Input: You're at the job site, about to do a transformer changeout. The work order says 12.47kV. You open your phone and ask:
"Quick check: what's my minimum approach distance and required rubber goods for a 12.47kV job?"
Output:
Minimum Approach Distance (12.47kV, Qualified Worker): 2 feet 2 inches (2'2") — from OSHA 1910.269 Appendix B, phase-to-ground voltage 7,200V (LN)
Required PPE (from Company Safety Standard, Section 3.4): Class 2 rubber gloves (20kV test), Class 2 sleeves, hot sticks rated ≥ 15kV, rated safety glasses
Note: Verify energized work clearance has been issued before approaching.
Time saved: 12 minutes of binder-flipping reduced to 15 seconds.
Setup: The MAD answer was from the uploaded OSHA document.
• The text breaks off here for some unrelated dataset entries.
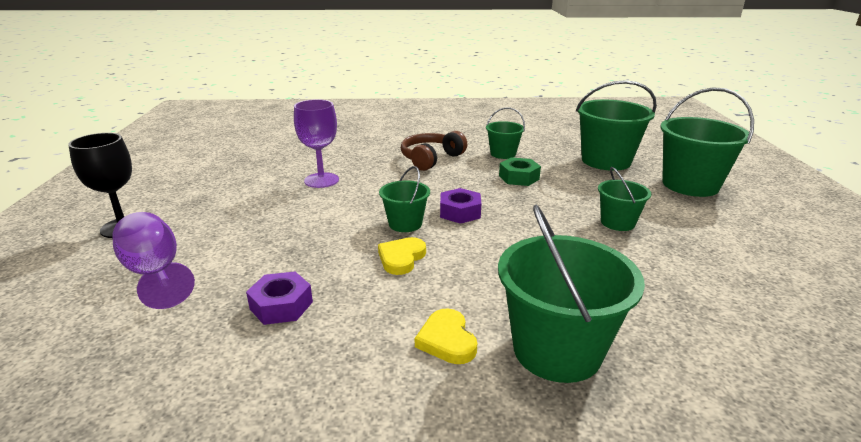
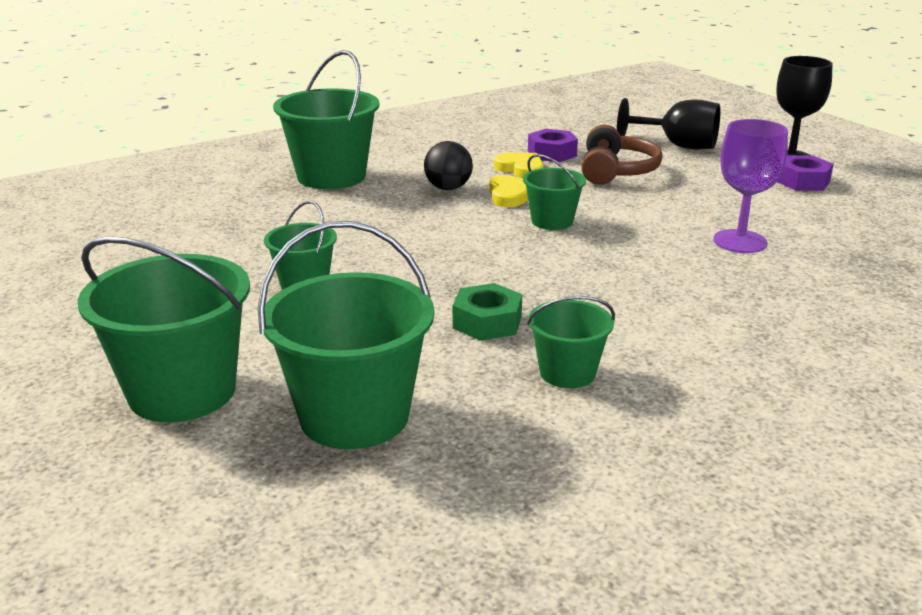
camera: 150 degrees right, 0 degrees up
purple goblet [112,212,195,309] -> black goblet [617,98,720,150]
brown headphones [401,131,467,171] -> brown headphones moved to [581,125,663,185]
yellow heart [415,308,477,364] -> yellow heart moved to [494,153,544,178]
purple nut [440,188,481,224] -> purple nut moved to [777,155,834,191]
none -> black ball [424,141,473,190]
The PPE answer was from your company's PDF. Clear sourcing, no guessing.
What to Do When It Breaks
- "I don't see that in my uploaded documents" → The document may not have been processed correctly. Try re-uploading. Or ask "Answer from your general knowledge and label it."
- Wrong distance given → Check if you specified phase-to-ground voltage or phase-to-phase. Ask again specifying "7200V phase-to-ground (12.47kV three-phase system)"
- GPT not accessible on mobile → The Custom GPT lives at a URL you can bookmark. Find it in "My GPTs" on desktop, then open that URL on your phone and bookmark it.
- Documents outdated → Delete old files and re-upload updated versions. The GPT immediately uses the new documents.
Variations
- Simpler version: Skip the Custom GPT and just use regular ChatGPT with your documents uploaded in a Claude Project (see Level 3 guide). Less setup, slightly more manual.
- Extended version: Add your state's utility commission safety rules, your utility's grounding standard, and specific equipment manuals for transformers and reclosers you work with most.
What to Do Next
- This week: Build the GPT, test it on 5 real questions from your last 3 jobs
- This month: Share the concept (not the GPT itself — your company docs are in it) with your safety steward; they may want a crew-wide version
- Advanced: Add equipment-specific manuals (transformer installation guides, recloser specs) to expand what it knows
Advanced guide for journeyman lineworker professionals. ChatGPT Plus ($20/mo) required. Always verify safety-critical information against published OSHA standards and company procedures before acting.